Task to complete:
Can you copy word for word everything in the entries below, from the line containing "PP Woven Bag Pelletizing Line" down to and including the line containing "Roses by Occasion", while leaving the pictures out of your answer?
**** The records ****
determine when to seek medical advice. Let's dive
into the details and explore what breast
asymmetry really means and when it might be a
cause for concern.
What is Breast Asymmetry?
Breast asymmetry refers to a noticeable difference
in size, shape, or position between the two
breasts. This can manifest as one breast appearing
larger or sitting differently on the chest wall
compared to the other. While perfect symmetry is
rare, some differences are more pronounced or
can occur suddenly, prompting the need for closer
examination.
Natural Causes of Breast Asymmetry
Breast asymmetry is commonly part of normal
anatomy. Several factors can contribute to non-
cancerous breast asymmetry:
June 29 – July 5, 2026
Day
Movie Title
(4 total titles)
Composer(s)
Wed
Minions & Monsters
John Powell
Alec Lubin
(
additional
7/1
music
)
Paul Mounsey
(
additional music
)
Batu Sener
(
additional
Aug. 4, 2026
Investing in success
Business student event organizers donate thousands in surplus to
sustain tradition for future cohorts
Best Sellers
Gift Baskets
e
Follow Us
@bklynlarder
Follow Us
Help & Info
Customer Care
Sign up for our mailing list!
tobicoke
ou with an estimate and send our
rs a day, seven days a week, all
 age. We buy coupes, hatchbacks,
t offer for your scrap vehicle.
****
**** The records ****
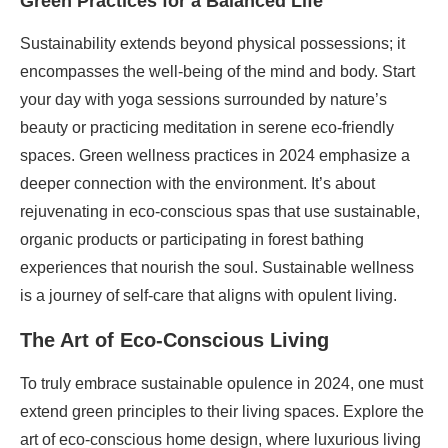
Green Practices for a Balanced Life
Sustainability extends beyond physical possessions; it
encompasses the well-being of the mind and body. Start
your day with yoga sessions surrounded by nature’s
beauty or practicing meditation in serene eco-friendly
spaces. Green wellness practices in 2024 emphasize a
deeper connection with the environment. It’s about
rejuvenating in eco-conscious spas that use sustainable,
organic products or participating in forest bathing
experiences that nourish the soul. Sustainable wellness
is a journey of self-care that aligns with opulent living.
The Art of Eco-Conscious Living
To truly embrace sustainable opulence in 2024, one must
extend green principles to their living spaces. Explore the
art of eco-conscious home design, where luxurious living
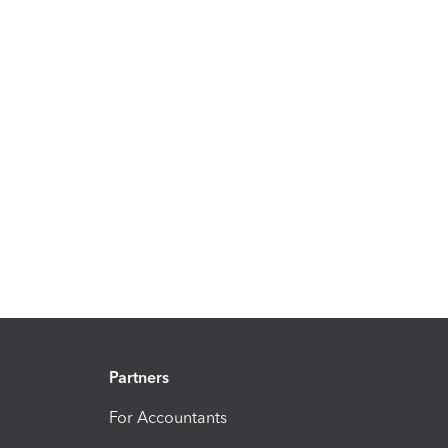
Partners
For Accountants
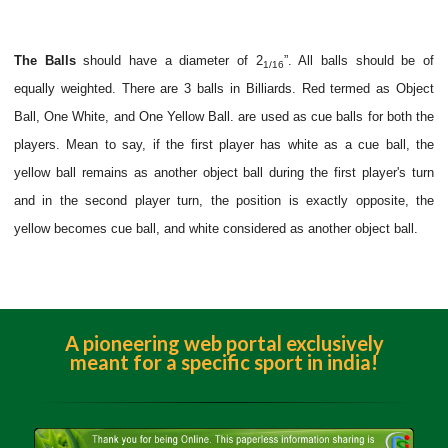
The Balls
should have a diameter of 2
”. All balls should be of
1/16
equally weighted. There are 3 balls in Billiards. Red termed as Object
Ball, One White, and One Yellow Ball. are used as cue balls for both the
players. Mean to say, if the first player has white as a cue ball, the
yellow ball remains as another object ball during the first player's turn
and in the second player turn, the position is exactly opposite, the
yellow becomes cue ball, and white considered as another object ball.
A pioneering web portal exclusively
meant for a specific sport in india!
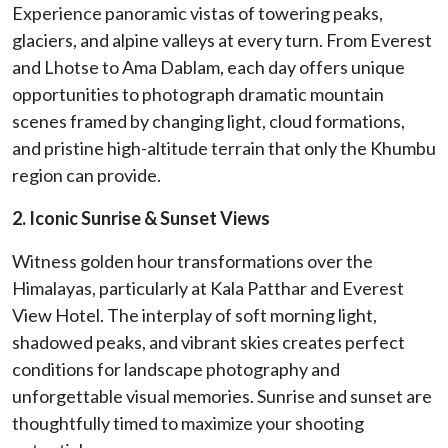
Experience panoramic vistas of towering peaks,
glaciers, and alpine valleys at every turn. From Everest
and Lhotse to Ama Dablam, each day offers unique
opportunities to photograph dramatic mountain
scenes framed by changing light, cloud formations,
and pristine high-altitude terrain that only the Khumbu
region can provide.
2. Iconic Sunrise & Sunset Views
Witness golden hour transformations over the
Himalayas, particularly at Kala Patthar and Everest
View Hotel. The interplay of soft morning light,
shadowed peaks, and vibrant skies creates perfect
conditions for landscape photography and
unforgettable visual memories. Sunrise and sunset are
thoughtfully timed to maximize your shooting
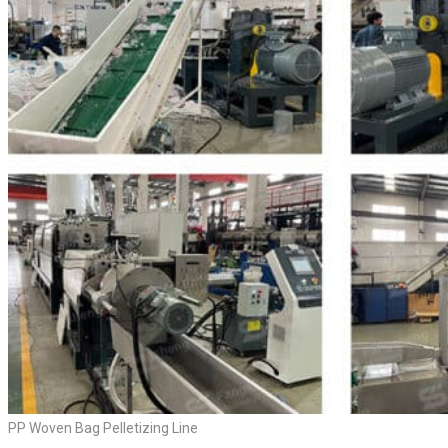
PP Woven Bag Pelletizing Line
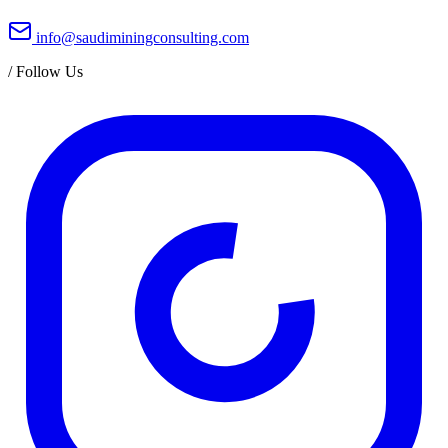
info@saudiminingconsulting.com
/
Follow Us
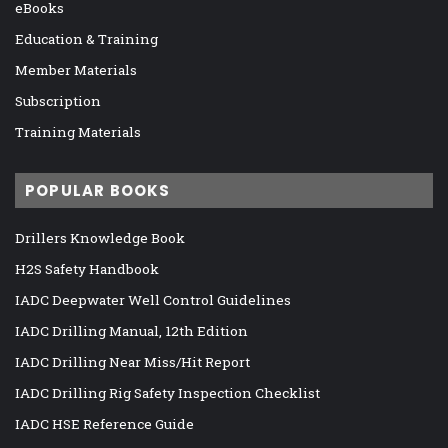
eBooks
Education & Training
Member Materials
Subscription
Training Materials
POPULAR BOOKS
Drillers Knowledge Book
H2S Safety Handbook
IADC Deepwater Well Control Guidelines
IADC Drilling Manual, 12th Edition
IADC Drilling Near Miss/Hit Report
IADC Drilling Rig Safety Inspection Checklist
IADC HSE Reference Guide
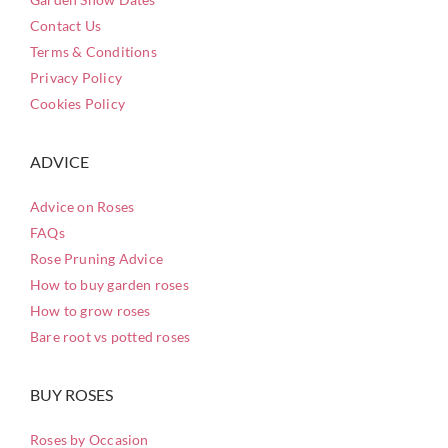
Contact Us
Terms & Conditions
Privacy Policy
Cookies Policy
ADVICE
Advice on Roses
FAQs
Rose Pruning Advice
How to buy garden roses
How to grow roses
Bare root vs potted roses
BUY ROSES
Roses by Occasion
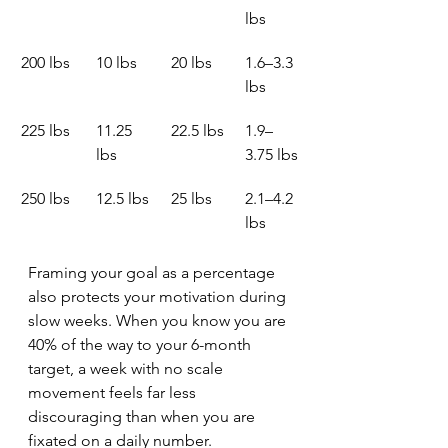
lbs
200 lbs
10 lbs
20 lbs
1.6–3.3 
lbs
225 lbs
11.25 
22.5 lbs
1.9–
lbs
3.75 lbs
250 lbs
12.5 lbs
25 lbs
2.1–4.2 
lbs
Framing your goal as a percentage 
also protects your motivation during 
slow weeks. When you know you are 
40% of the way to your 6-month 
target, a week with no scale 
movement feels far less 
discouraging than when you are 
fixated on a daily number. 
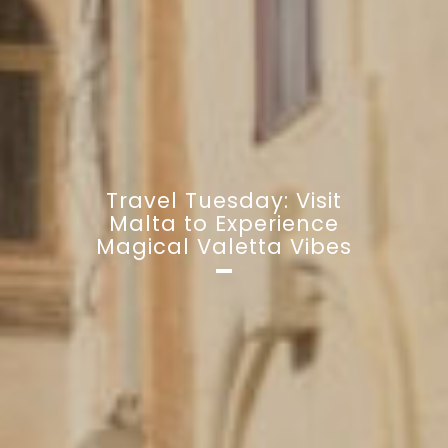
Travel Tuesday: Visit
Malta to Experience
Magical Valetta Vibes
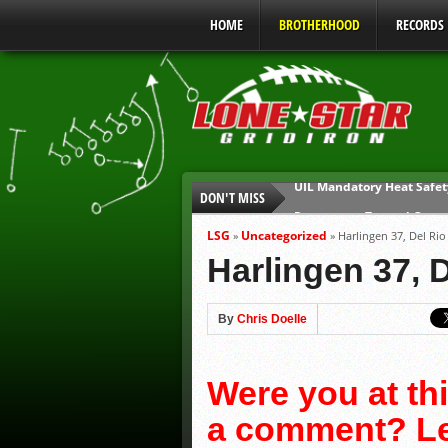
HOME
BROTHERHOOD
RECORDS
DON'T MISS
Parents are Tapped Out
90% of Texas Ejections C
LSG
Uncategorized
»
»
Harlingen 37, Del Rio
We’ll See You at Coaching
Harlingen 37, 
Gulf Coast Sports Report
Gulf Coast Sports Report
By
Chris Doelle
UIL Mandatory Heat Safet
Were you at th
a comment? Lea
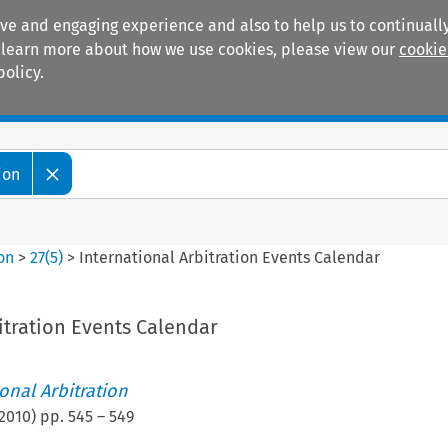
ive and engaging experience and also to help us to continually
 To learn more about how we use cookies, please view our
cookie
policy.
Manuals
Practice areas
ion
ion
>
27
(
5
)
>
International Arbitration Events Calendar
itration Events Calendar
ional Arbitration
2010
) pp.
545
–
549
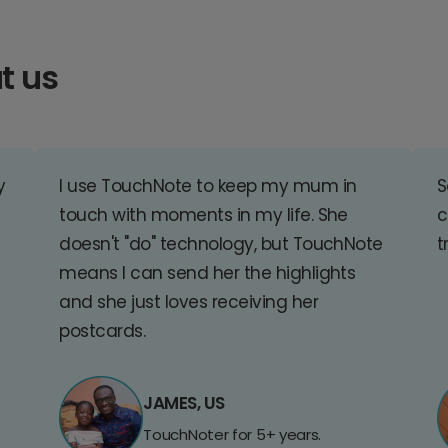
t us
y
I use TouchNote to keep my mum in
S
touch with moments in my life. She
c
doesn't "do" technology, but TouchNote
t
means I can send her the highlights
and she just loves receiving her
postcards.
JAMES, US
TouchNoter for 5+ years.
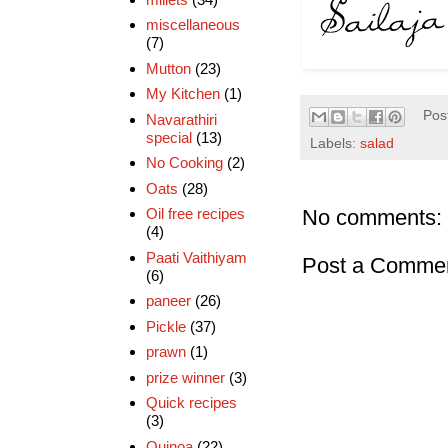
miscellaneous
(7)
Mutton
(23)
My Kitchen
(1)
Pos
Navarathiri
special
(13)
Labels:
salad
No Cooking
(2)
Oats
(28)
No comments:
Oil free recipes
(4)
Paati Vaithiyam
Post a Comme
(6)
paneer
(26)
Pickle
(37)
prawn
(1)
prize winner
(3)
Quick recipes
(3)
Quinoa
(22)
****
Output below:
PP Woven Bag Pelletizing Line
info@saudiminingconsulting.com
/
Follow Us
eBooks
Education & Training
Member Materials
Subscription
Training Materials
POPULAR BOOKS
Drillers Knowledge Book
H2S Safety Handbook
IADC Deepwater Well Control Guidelines
IADC Drilling Manual, 12th Edition
IADC Drilling Near Miss/Hit Report
IADC Drilling Rig Safety Inspection Checklist
IADC HSE Reference Guide
Contact Us
Terms & Conditions
Privacy Policy
Cookies Policy
ADVICE
Advice on Roses
FAQs
Rose Pruning Advice
How to buy garden roses
How to grow roses
Bare root vs potted roses
BUY ROSES
Roses by Occasion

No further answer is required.